── DATA EXCERPTS

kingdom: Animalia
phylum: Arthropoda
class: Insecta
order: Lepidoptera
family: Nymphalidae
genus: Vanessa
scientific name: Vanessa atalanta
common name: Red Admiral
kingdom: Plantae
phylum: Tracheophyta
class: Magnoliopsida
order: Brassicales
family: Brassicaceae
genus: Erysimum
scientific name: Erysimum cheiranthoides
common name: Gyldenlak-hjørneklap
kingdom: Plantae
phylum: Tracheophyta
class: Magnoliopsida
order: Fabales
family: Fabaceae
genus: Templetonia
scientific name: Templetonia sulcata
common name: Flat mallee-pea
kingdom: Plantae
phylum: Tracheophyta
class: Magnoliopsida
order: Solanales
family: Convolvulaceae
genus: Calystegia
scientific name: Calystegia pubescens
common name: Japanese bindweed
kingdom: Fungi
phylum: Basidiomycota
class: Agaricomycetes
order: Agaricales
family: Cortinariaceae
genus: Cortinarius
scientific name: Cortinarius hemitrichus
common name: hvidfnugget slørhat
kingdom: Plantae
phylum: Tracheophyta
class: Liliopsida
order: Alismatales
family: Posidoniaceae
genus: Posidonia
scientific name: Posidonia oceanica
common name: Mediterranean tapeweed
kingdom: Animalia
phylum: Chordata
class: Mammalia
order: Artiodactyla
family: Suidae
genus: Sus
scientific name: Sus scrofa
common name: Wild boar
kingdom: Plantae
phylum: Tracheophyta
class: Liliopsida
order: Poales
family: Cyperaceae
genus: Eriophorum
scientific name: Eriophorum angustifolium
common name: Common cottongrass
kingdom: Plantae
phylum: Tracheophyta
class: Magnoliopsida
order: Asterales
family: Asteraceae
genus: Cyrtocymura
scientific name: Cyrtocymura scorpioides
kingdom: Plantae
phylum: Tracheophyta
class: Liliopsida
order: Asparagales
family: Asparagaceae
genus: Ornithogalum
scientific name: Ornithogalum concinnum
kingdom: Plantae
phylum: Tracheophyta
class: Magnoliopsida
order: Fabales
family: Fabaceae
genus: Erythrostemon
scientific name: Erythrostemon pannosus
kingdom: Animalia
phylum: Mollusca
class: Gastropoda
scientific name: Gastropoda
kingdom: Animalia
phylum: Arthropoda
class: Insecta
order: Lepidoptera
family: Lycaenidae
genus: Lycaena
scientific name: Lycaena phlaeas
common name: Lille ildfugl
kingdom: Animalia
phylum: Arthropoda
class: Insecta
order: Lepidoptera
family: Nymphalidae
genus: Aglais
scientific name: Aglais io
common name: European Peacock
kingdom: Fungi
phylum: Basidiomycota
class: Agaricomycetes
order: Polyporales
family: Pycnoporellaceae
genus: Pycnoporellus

────

→ TASK TO CARRY OUT: Please write out every one of the lines above again, without changing anything.

→ SOLUTION:
kingdom: Animalia
phylum: Arthropoda
class: Insecta
order: Lepidoptera
family: Nymphalidae
genus: Vanessa
scientific name: Vanessa atalanta
common name: Red Admiral
kingdom: Plantae
phylum: Tracheophyta
class: Magnoliopsida
order: Brassicales
family: Brassicaceae
genus: Erysimum
scientific name: Erysimum cheiranthoides
common name: Gyldenlak-hjørneklap
kingdom: Plantae
phylum: Tracheophyta
class: Magnoliopsida
order: Fabales
family: Fabaceae
genus: Templetonia
scientific name: Templetonia sulcata
common name: Flat mallee-pea
kingdom: Plantae
phylum: Tracheophyta
class: Magnoliopsida
order: Solanales
family: Convolvulaceae
genus: Calystegia
scientific name: Calystegia pubescens
common name: Japanese bindweed
kingdom: Fungi
phylum: Basidiomycota
class: Agaricomycetes
order: Agaricales
family: Cortinariaceae
genus: Cortinarius
scientific name: Cortinarius hemitrichus
common name: hvidfnugget slørhat
kingdom: Plantae
phylum: Tracheophyta
class: Liliopsida
order: Alismatales
family: Posidoniaceae
genus: Posidonia
scientific name: Posidonia oceanica
common name: Mediterranean tapeweed
kingdom: Animalia
phylum: Chordata
class: Mammalia
order: Artiodactyla
family: Suidae
genus: Sus
scientific name: Sus scrofa
common name: Wild boar
kingdom: Plantae
phylum: Tracheophyta
class: Liliopsida
order: Poales
family: Cyperaceae
genus: Eriophorum
scientific name: Eriophorum angustifolium
common name: Common cottongrass
kingdom: Plantae
phylum: Tracheophyta
class: Magnoliopsida
order: Asterales
family: Asteraceae
genus: Cyrtocymura
scientific name: Cyrtocymura scorpioides
kingdom: Plantae
phylum: Tracheophyta
class: Liliopsida
order: Asparagales
family: Asparagaceae
genus: Ornithogalum
scientific name: Ornithogalum concinnum
kingdom: Plantae
phylum: Tracheophyta
class: Magnoliopsida
order: Fabales
family: Fabaceae
genus: Erythrostemon
scientific name: Erythrostemon pannosus
kingdom: Animalia
phylum: Mollusca
class: Gastropoda
scientific name: Gastropoda
kingdom: Animalia
phylum: Arthropoda
class: Insecta
order: Lepidoptera
family: Lycaenidae
genus: Lycaena
scientific name: Lycaena phlaeas
common name: Lille ildfugl
kingdom: Animalia
phylum: Arthropoda
class: Insecta
order: Lepidoptera
family: Nymphalidae
genus: Aglais
scientific name: Aglais io
common name: European Peacock
kingdom: Fungi
phylum: Basidiomycota
class: Agaricomycetes
order: Polyporales
family: Pycnoporellaceae
genus: Pycnoporellus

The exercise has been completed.